Three rounds of North American Free Trade Agreement (NAFTA) negotiations came and went without much fanfare. But the fourth round, held in early October, included strong Trump administration proposals which start to fulfill promises to get tough on trade.
Mexico and Canada complained about the proposals. The NAFTA negotiations are now looming as the arena for a major international showdown.
Predictably, multinational corporations are howling with rage and fear, worried that they may lose important weapons in their perennial battle to reduce their U.S. costs by shipping jobs overseas and forcing U.S. workers to compete with low-paid foreign workers.
Meanwhile, President Trump has let the media know that he would not be averse to walking away from the NAFTA agreement if his negotiators can’t bring him a good enough deal.
The two key NAFTA issues upsetting the free-trade coalition of multinationals and the Wall Street financial community are rules of origin for the auto industry and sunsetting.
Rules of origin state how much of the value of a car or truck must originate in the three NAFTA countries (U.S., Mexico and Canada) for the product to count as NAFTA-produced. The current requirement is 62.5 percent.
The Trump administration wants to raise that to 85 percent and add a new requirement for the U.S. content of the vehicle to be 50 percent for it to qualify as a NAFTA-produced vehicle. In the 23 years since NAFTA went into effect, the U.S. auto industry has suffered a loss of jobs and a substantial decline in inflation-adjusted wages, driven in large part by competitive pressure from Mexico.
According to a CPA analysis submitted to the U.S. Department of Commerce earlier this year, the real wages of auto production workers have fallen by 27 percent since 2002. In other industries, the wage declines have been smaller but still significant. The sectors with the biggest declines map directly to the sectors where the most production has moved to Mexico.

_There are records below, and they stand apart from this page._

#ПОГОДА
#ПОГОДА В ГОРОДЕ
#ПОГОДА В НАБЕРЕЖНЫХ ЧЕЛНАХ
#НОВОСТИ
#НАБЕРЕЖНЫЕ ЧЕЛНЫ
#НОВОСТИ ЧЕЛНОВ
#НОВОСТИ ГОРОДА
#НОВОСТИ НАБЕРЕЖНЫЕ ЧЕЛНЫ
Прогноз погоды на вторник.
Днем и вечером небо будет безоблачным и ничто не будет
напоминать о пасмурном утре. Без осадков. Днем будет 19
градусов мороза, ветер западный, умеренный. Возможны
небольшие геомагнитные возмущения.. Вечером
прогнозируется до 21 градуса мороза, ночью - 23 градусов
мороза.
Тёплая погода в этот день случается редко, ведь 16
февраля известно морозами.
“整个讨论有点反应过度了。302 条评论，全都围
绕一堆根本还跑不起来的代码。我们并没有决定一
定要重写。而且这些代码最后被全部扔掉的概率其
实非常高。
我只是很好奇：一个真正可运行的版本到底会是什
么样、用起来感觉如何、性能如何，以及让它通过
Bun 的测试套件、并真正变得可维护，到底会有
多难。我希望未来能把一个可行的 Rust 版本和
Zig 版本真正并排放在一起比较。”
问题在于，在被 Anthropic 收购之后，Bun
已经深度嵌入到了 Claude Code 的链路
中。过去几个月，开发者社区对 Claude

The wage disparity between the U.S. and Mexico is glaring. The average manufacturing wage in the U.S. is $26 an hour. According to reports from Mexico, a Mexican autoworker is paid between $2 and $3 an hour. That’s roughly a 10:1 differential.
In addition, Mexican wages have shown little tendency to rise in recent years — not surprising considering that labor unions in Mexico are essentially paper tigers controlled by management and the government, and Mexico suffers from ample unemployment.

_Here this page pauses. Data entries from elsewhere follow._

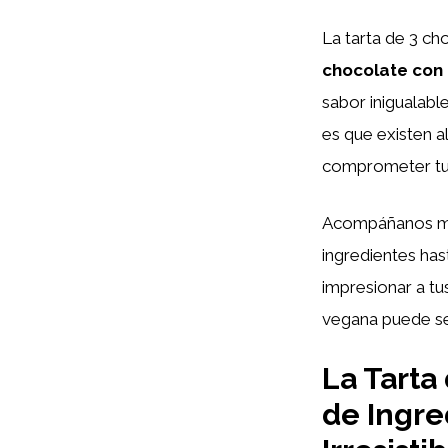
La tarta de 3 ch
chocolate con
sabor inigualabl
es que existen a
comprometer tus
Acompáñanos mie
ingredientes has
impresionar a t
vegana puede ser
La Tarta
de Ingre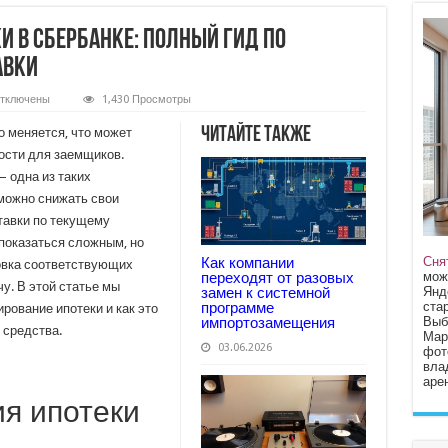
 в Сбербанке: полный гид по
авки
тключены
1,430 Просмотры
аписи
ефинансирование
Читайте также
о меняется, что может
потеки
ности для заемщиков.
бербанке:
 одна из таких
олный
ид
можно снижать свои
о
нижению
тавки по текущему
роцентной
показаться сложным, но
тавки
Сня
Как компании
овка соответствующих
мож
переходят от разовых
у. В этой статье мы
Янд
замен к системной
стар
программе
рование ипотеки и как это
Выб
импортозамещения
 средства.
Мар
03.06.2026
фот
вла
арен
я ипотеки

The 10:1 ratio on wages was also cited in a recent New York Times article documenting the closure and shift to Mexico by Rexnord of a historic Indiana bearing manufacturing plant.

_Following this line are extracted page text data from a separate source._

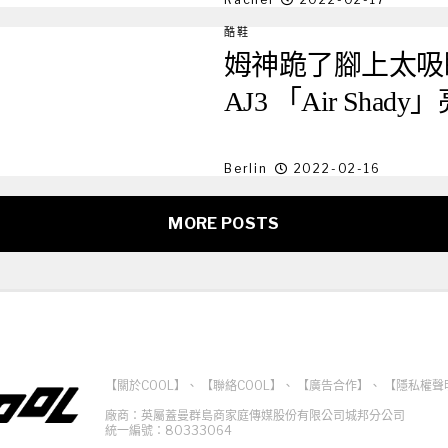
酷鞋
姆神跪了腳上太吸睛
AJ3 「Air Shady
Berlin
2022-02-16
MORE POSTS
【關於COOL】
、
【聯絡COOL】
、
【廣告合作】
、
【隱私權聲
廠商：英屬蓋曼群島商家庭傳媒股份有限公司城邦分公司
統一編號：80333064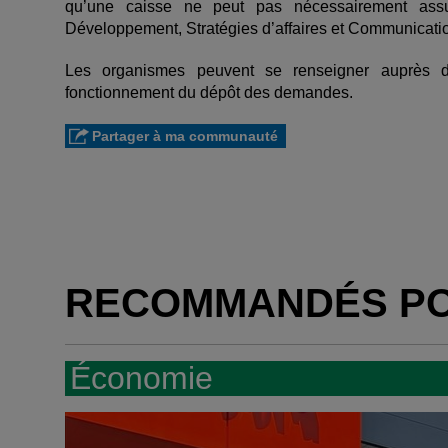
qu’une caisse ne peut pas nécessairement assum
Développement, Stratégies d’affaires et Communicati
Les organismes peuvent se renseigner auprès de
fonctionnement du dépôt des demandes.
Partager à ma communauté
RECOMMANDÉS P
Économie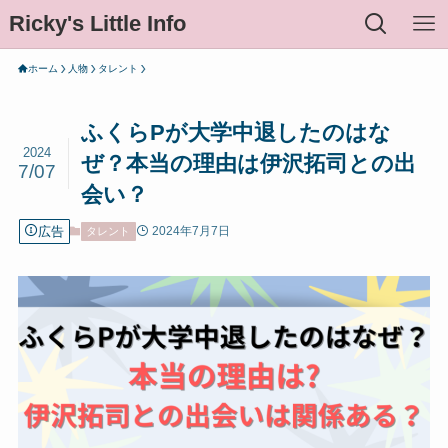
Ricky's Little Info
ホーム
人物
タレント
ふくらPが大学中退したのはな
2024
ぜ？本当の理由は伊沢拓司との出
7/07
会い？
広告
2024年7月7日
タレント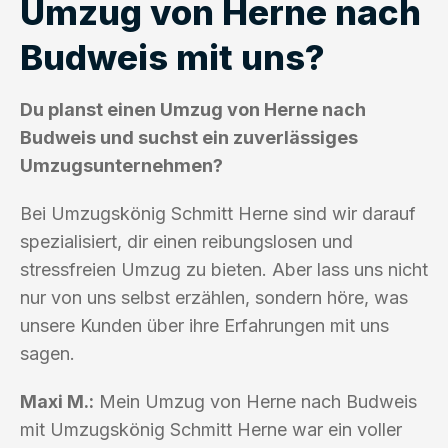
Umzug von Herne nach
Budweis mit uns?
Du planst einen Umzug von Herne nach
Budweis und suchst ein zuverlässiges
Umzugsunternehmen?
Bei Umzugskönig Schmitt Herne sind wir darauf
spezialisiert, dir einen reibungslosen und
stressfreien Umzug zu bieten. Aber lass uns nicht
nur von uns selbst erzählen, sondern höre, was
unsere Kunden über ihre Erfahrungen mit uns
sagen.
Maxi M.:
Mein Umzug von Herne nach Budweis
mit Umzugskönig Schmitt Herne war ein voller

In the article, the American production worker, highly skilled machine operator Shannon Mulcahy, and her Mexican replacement worked out the ratio of his pay to her pay. Her replacement, Ricardo, determined that Rexnord can employ “ten Ricardos” for “one Shannon.”
A recent Department of Commerce study showed that the non-NAFTA content of U.S. automotive imports from Mexico has almost doubled between 1995 and 2011, the most recent year in which data is available. The non-NAFTA figure went from 14 percent to 27 percent.
The administration’s goal is to reverse that trend and also to increase the share of U.S. content in NAFTA-produced vehicles. This won’t stop the shift of production to Mexico, but it should slow it down.
U.S. Trade Representative Robert Lighthizer is pushing for a “sunsetting” clause in NAFTA, requiring the agreement to end after five years unless all parties renew it. All business contracts in the U.S. are temporary. Courts will not enforce contracts that are permanent.
The reason is that technology, economic conditions, products and many other factors change over time. Why should trade agreements, which are business contracts between countries, be any different? The federal government should be forced to periodically consider whether an agreement continues to meet expectations sufficient to renew it.
If a NAFTA agreement cannot be reached, the U.S. should just walk away. Some deals just don’t work out, and NAFTA may be one of those. With a negative trade balance last year of $70 billion, NAFTA has led to a loss of some 4 million U.S. jobs. If that is not failure, what is?
Jeff Ferry is research director at the Coalition for a Prosperous America, an organization that represents the interests of U.S. producers and manufacturers.